The Analog Thing¶
Note: Work in progress! Missing articles will be filled within the next weeks.
Welcome to the THAT website, a homepage generated and maintained by anabrid GmbH.
Computing today is a digital monoculture. We at anabrid want to see a comeback of analog computing and, eventually, an analog-digital hybrid computing future because:
Analog computing is vastly more energy-efficient than digital computing [1], promising to lower our computational CO 2 footprint and energy costs significantly.
As the exponential growth of digital computing power described by Moore’s Law approaches its limits [2], analog-digital hybrid technology promises to sustain growth in computer performance for decades to come.
Analog computing may protect critical infrastructure by reducing attack surfaces of online operational technology and by offering failover options. [3]
Analog computing is an excellent way to learn about mathematics, science, and engineering. [4]
You are invited to join the quest to bring analog computing back. THE ANALOG THING (or simply THAT) is here to get you started. THAT is a high-quality, low-cost, open-source, and not-for-profit cutting-edge analog computer. It computes with continuous voltages rather than with zeroes and ones. Capable of solving (sets of) differential equations, it allows a broad range of dynamic systems to be modeled. This website offers guidance to users taking first steps with THAT, focusing on the qualitative rather than quantitative aspects of analog computing. We hope you see this website, along with THAT, and its community of users as enjoyable resources in your learning inquiries and in our shared quest to make computing more diverse!

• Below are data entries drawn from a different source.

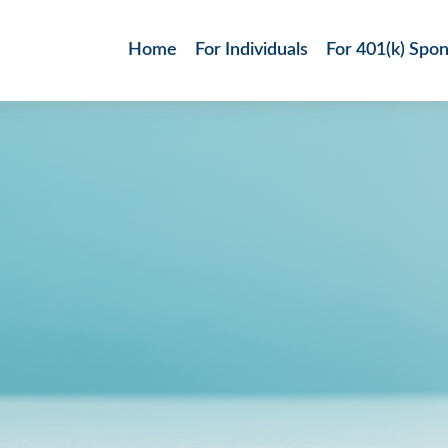
Home
For Individuals
For 401(k) Spo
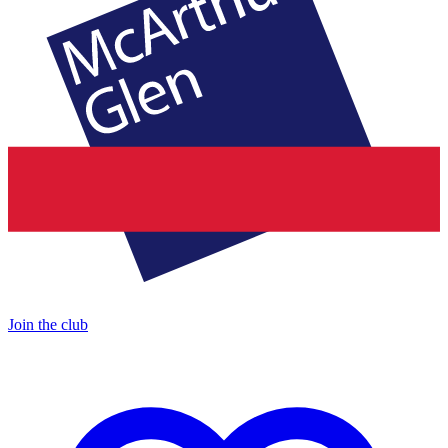
Join the club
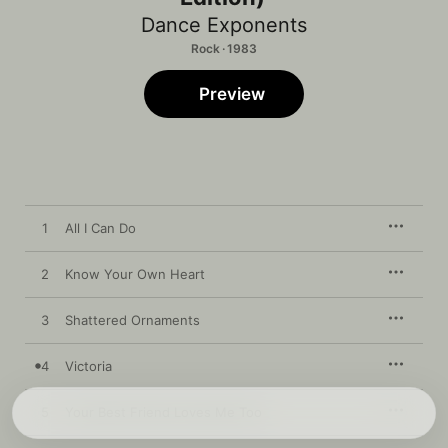
Dance Exponents
Rock · 1983
Preview
1
All I Can Do
2
Know Your Own Heart
3
Shattered Ornaments
4
Victoria
5
Your Best Friend Loves Me Too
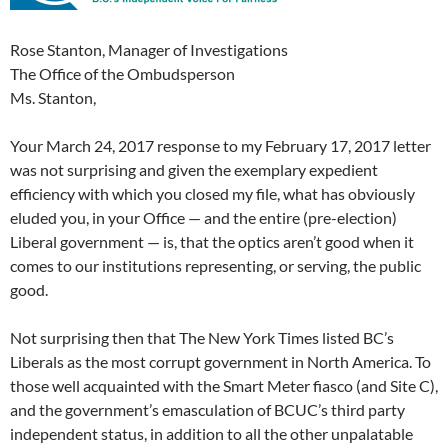
Rose Stanton, Manager of Investigations
The Office of the Ombudsperson
Ms. Stanton,
Your March 24, 2017 response to my February 17, 2017 letter
was not surprising and given the exemplary expedient
efficiency with which you closed my file, what has obviously
eluded you, in your Office — and the entire (pre-election)
Liberal government — is, that the optics aren’t good when it
comes to our institutions representing, or serving, the public
good.
Not surprising then that The New York Times listed BC’s
Liberals as the most corrupt government in North America. To
those well acquainted with the Smart Meter fiasco (and Site C),
and the government’s emasculation of BCUC’s third party
independent status, in addition to all the other unpalatable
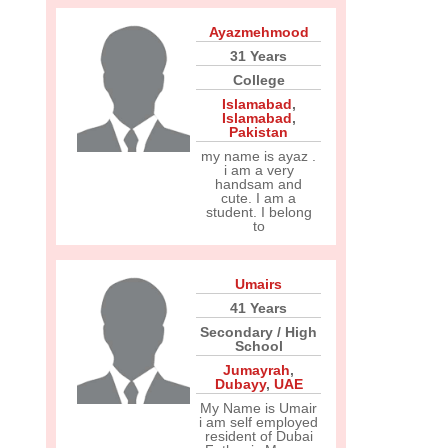
Ayazmehmood
31 Years
College
Islamabad
,
Islamabad
,
Pakistan
my name is ayaz .
i am a very
handsam and
cute. I am a
student. I belong
to
Umairs
41 Years
Secondary / High
School
Jumayrah
,
Dubayy
,
UAE
My Name is Umair
i am self employed
resident of Dubai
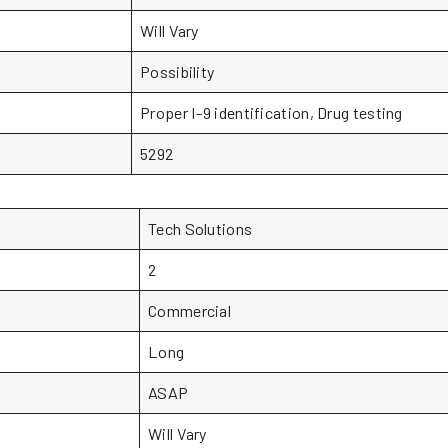
Will Vary
Possibility
Proper I-9 identification, Drug testing
5292
Tech Solutions
2
Commercial
Long
ASAP
Will Vary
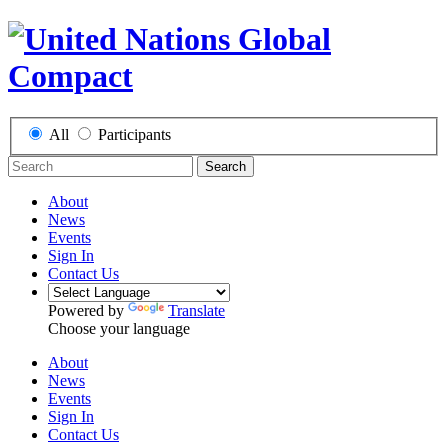
All
Participants
Search
About
News
Events
Sign In
Contact Us
Powered by
Translate
Choose your language
About
News
Events
Sign In
Contact Us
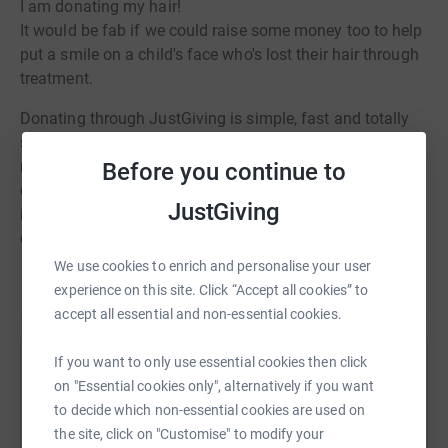
I am donating my hair!
It would be fab if we could raise some money too to help
put a smile on a child's face who's lost their hair through
treatment.
Donating through JustGiving is simple, fast and totally
secure. Your details are safe with JustGiving - they'll
never sell them on or send unwanted emails. Once you
Before you continue to
donate, they'll send your money directly to the charity. So
JustGiving
it's the most efficient way to donate - saving time and
cutting costs for the charity.
We use cookies to enrich and personalise your user
Read story
experience on this site. Click “Accept all cookies” to
accept all essential and non-essential cookies.
If you want to only use essential cookies then click
Help Aruna Narshi
on "Essential cookies only", alternatively if you want
Sharing this cause with your network could help
to decide which non-essential cookies are used on
raise up to 5x more in donations. Select a
the site, click on "Customise" to modify your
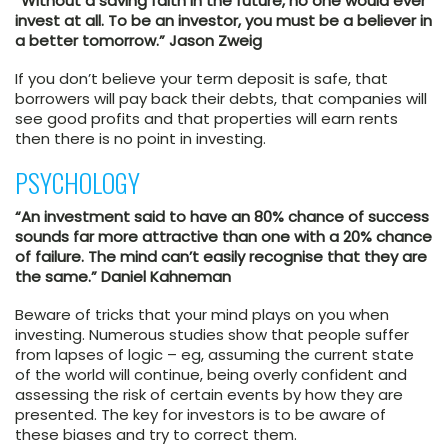
“Without a saving faith in the future, no one would ever
invest at all. To be an investor, you must be a believer in
a better tomorrow.” Jason Zweig
If you don’t believe your term deposit is safe, that
borrowers will pay back their debts, that companies will
see good profits and that properties will earn rents
then there is no point in investing.
PSYCHOLOGY
“An investment said to have an 80% chance of success
sounds far more attractive than one with a 20% chance
of failure. The mind can’t easily recognise that they are
the same.” Daniel Kahneman
Beware of tricks that your mind plays on you when
investing. Numerous studies show that people suffer
from lapses of logic – eg, assuming the current state
of the world will continue, being overly confident and
assessing the risk of certain events by how they are
presented. The key for investors is to be aware of
these biases and try to correct them.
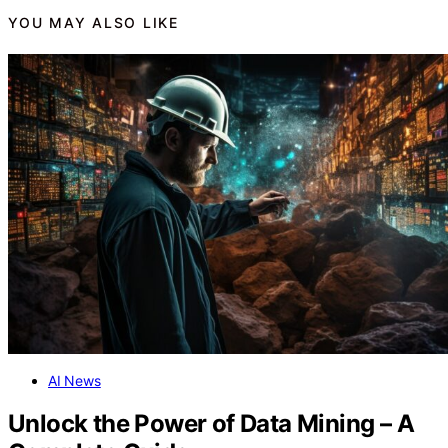
YOU MAY ALSO LIKE
AI News
Unlock the Power of Data Mining – A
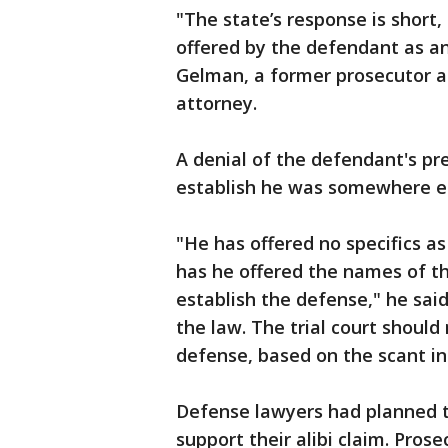
"The state’s response is short
offered by the defendant as an ‘
Gelman, a former prosecutor 
attorney.
A denial of the defendant's pr
establish he was somewhere e
"He has offered no specifics as
has he offered the names of t
establish the defense," he said
the law. The trial court should
defense, based on the scant i
Defense lawyers had planned to
support their alibi claim. Prose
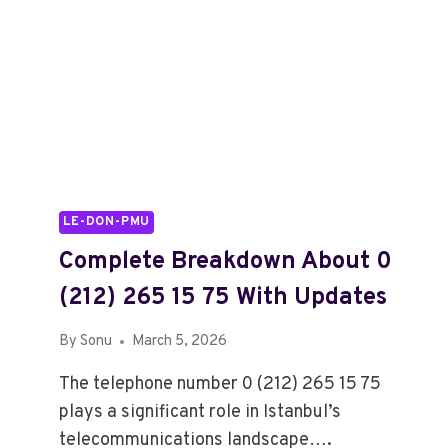
LE-DON-PMU
Complete Breakdown About 0
(212) 265 15 75 With Updates
By
Sonu
March 5, 2026
The telephone number 0 (212) 265 15 75
plays a significant role in Istanbul’s
telecommunications landscape….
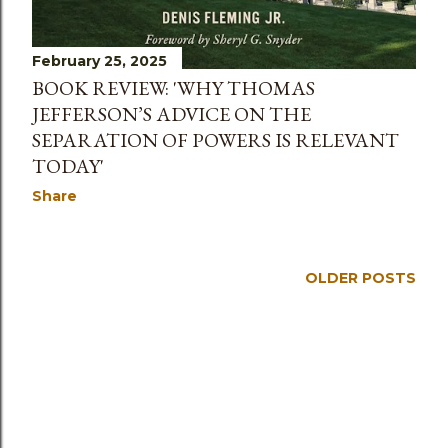
February 25, 2025
BOOK REVIEW: 'WHY THOMAS
JEFFERSON’S ADVICE ON THE
SEPARATION OF POWERS IS RELEVANT
TODAY'
Share
OLDER POSTS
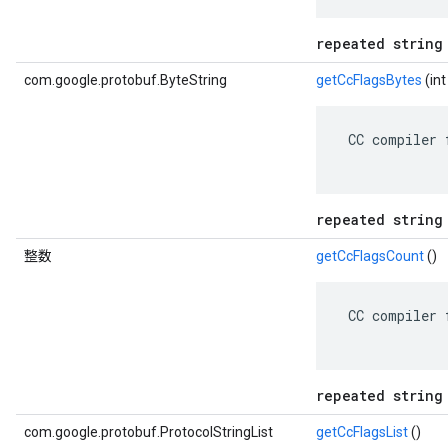
repeated string
com.google.protobuf.ByteString
getCcFlagsBytes
(i
 CC compiler 
repeated string
整数
getCcFlagsCount
()
 CC compiler 
repeated string
com.google.protobuf.ProtocolStringList
getCcFlagsList
()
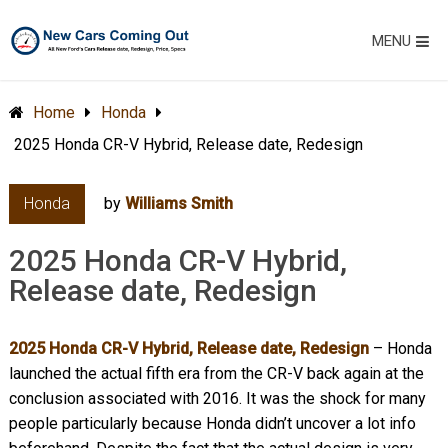
MENU
Home
Honda
2025 Honda CR-V Hybrid, Release date, Redesign
Honda
by
Williams Smith
2025 Honda CR-V Hybrid,
Release date, Redesign
2025 Honda CR-V Hybrid, Release date, Redesign
– Honda
launched the actual fifth era from the CR-V back again at the
conclusion associated with 2016. It was the shock for many
people particularly because Honda didn’t uncover a lot info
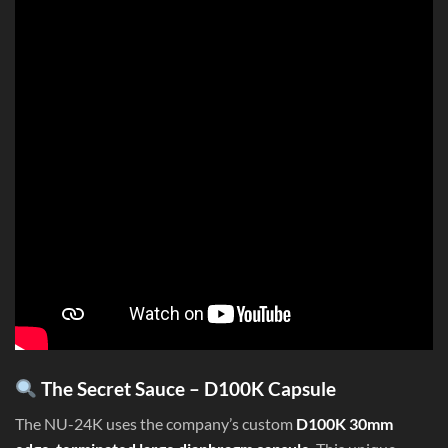
The Secret Sauce – D100K Capsule
The NU-24K uses the company’s custom
D100K 30mm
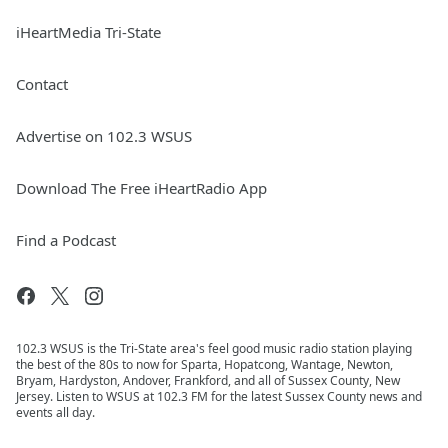
iHeartMedia Tri-State
Contact
Advertise on 102.3 WSUS
Download The Free iHeartRadio App
Find a Podcast
102.3 WSUS is the Tri-State area's feel good music radio station playing
the best of the 80s to now for Sparta, Hopatcong, Wantage, Newton,
Bryam, Hardyston, Andover, Frankford, and all of Sussex County, New
Jersey. Listen to WSUS at 102.3 FM for the latest Sussex County news and
events all day.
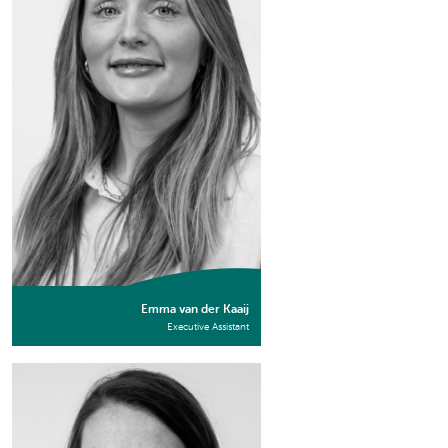
Emma van der Kaaij
Executive Assistant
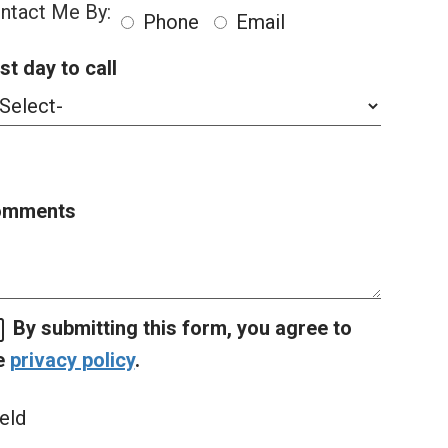
ntact Me By:
Phone
Email
st day to call
omments
By submitting this form, you agree to
e
privacy policy
.
eld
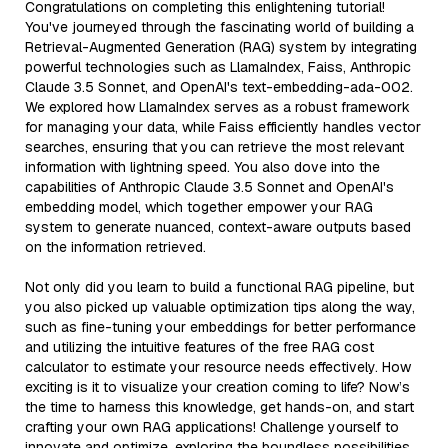
Congratulations on completing this enlightening tutorial!
You've journeyed through the fascinating world of building a
Retrieval-Augmented Generation (RAG) system by integrating
powerful technologies such as LlamaIndex, Faiss, Anthropic
Claude 3.5 Sonnet, and OpenAI's text-embedding-ada-002.
We explored how LlamaIndex serves as a robust framework
for managing your data, while Faiss efficiently handles vector
searches, ensuring that you can retrieve the most relevant
information with lightning speed. You also dove into the
capabilities of Anthropic Claude 3.5 Sonnet and OpenAI's
embedding model, which together empower your RAG
system to generate nuanced, context-aware outputs based
on the information retrieved.
Not only did you learn to build a functional RAG pipeline, but
you also picked up valuable optimization tips along the way,
such as fine-tuning your embeddings for better performance
and utilizing the intuitive features of the free RAG cost
calculator to estimate your resource needs effectively. How
exciting is it to visualize your creation coming to life? Now’s
the time to harness this knowledge, get hands-on, and start
crafting your own RAG applications! Challenge yourself to
innovate and optimize, exploring the boundless possibilities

[1] Jennifer Hasler (2016). Opportunities in physical computing driven by analog realization, 2016 IEEE Int’l Conference on Rebooting Computing, San Diego, CA.
[2] John L. Hennessy and David A. Patterson (2019). Computer Architecture. A Quantitative Approach, 6th edition, Morgan Kaufmann, Cambridge, MA, p. 3.
[3] Daniel E. Geer Jr. (2018). A Rubicon, Hoover Working Group on National Security, Technology, and Law, Aegis Paper Series No. 1801.
[4] George F. Lang (2000). Analog was not a computer trademark! Sound and Vibration, August 2000, 16–24.